# Need help 02 Ram 1500



## RDODGE2002 (Aug 16, 2009)

i have a 2002 dodge ram quad cab 1500 4x4 ive installed a head unit that i had and it was working great.. i also installed two 10 inch subs and an amp.. as well as two new infinity rear door speakers... the problem first arose about a month ago where the rear speakers would start crackling but if you turned the radio really loud the carckling would stop for a while so i purchased new speakers for the rear doors installed them and bam same thing.. now im getting the same crackling from the rear still... as well as the fronts.. and sometimes i lose sound from the right side and sometimes from the left side... the truck came with the Infinity package so it has an original amp powering the door speakers which i havent touched yet.. could it be a problem with the head unit?
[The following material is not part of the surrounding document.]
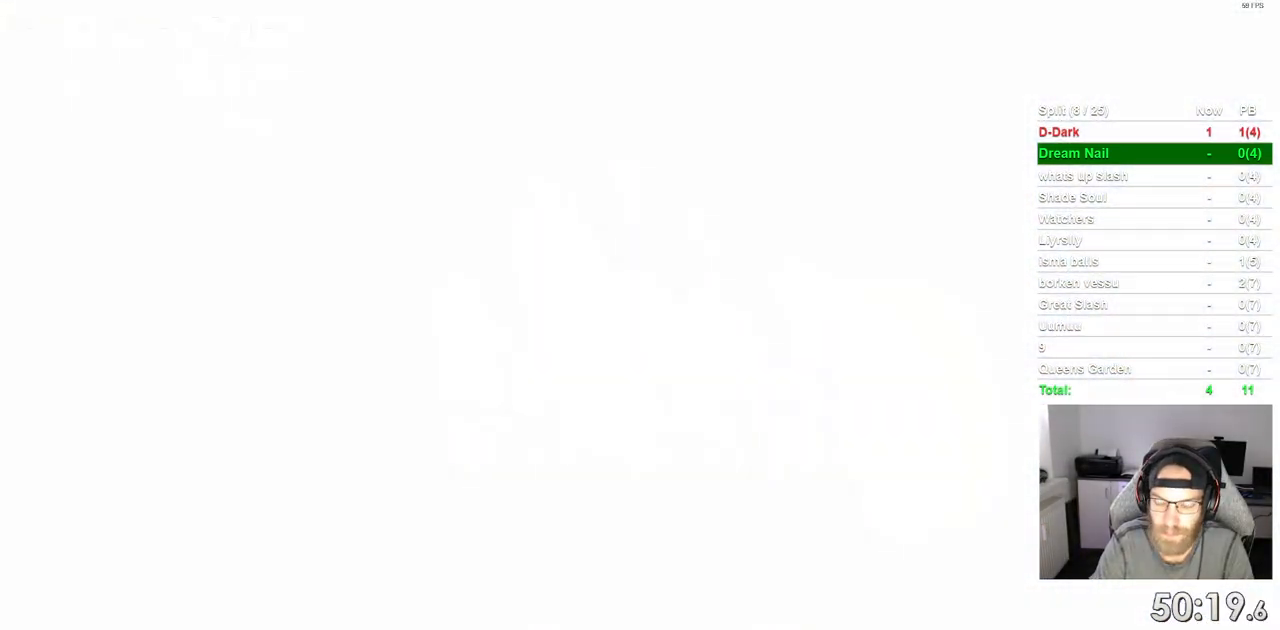
{"buttons": [], "left_stick": "center", "right_stick": "center", "events": [[83, "CROSS", "down"], [200, "CROSS", "up"], [283, "CROSS", "down"], [417, "CROSS", "up"]]}
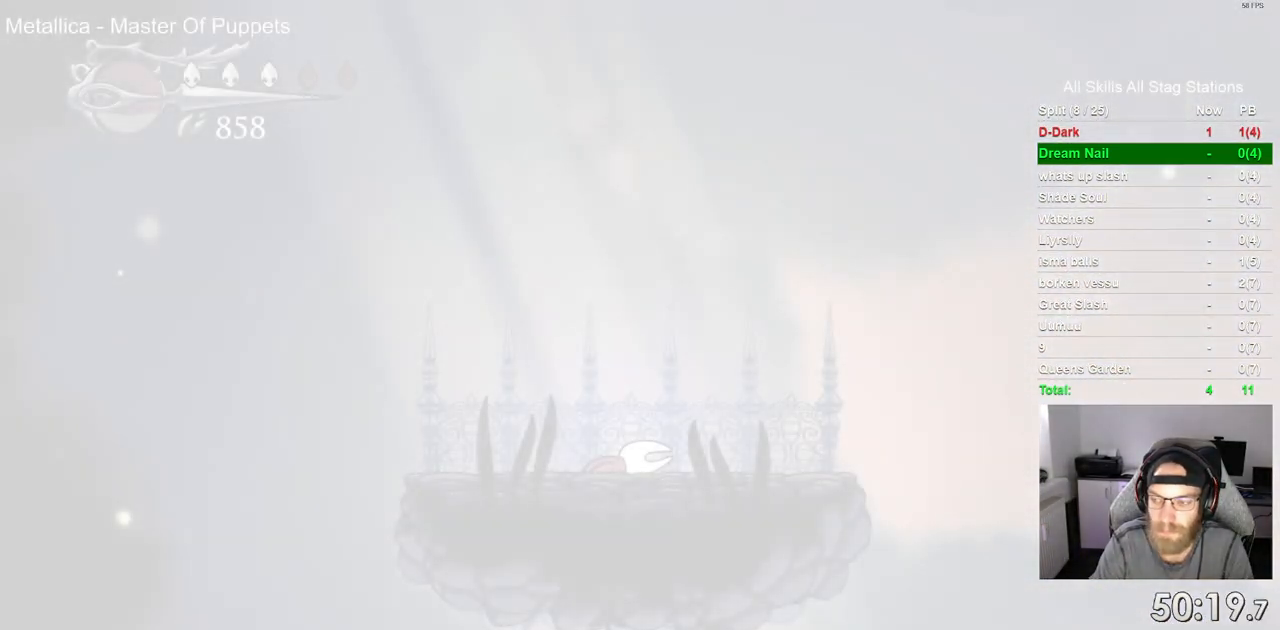
{"buttons": ["CROSS"], "left_stick": "center", "right_stick": "center", "events": [[17, "CROSS", "down"], [133, "CROSS", "up"], [233, "CROSS", "down"], [333, "CROSS", "up"], [433, "CROSS", "down"]]}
note: while stereo is turned up loud all speakers work fine and there is no crackling


----------



## jaggerwild (May 21, 2007)

Do you have a knob volume control, as dust tends to get behind it and cause what your describing. Or the amp is over powering the new speakers, you turn it up and can't hear it as it is all distortion anyways, in witch case try to get the place that you bought the speakers to warranty them.


----------



## RDODGE2002 (Aug 16, 2009)

yes it has a knob.. it was doing this before the new speakers as well... and once u crank it rerally load then turn it back down the crackling goes away for a few min.... im not a complete idiot with car audio but this one has me stumped


----------



## lcurle (Oct 5, 2008)

I am guessing it would be your factory amp. easy test would be to bypass teh factory amp and wire the speakers up to your head unit and see if it continues.


----------



## RDODGE2002 (Aug 16, 2009)

i was afraid to hear that one.. the factory amp is stuffed way inbehind the glovebox... doesnt look like fun to try and bypass it...... the front door speakers are actually subwoofers, i get the highs from the three tweaters in the dash.... im just wondering if the factory HU is going to be able to push the front door speakers..


----------



## lcurle (Oct 5, 2008)

bypass is easy if Metra makes a harness for it, sometimes they dont. The factory HU will not be able to push the subwoofers, what size are they?? are they subwoofer or woofers? Any factory or aftermarket "sub"woofer needs an amplifier to produce the power needed to properly use the subwoofer. A woofer is just any size door speaker, 5.25, 6.5 6.75, etc.


----------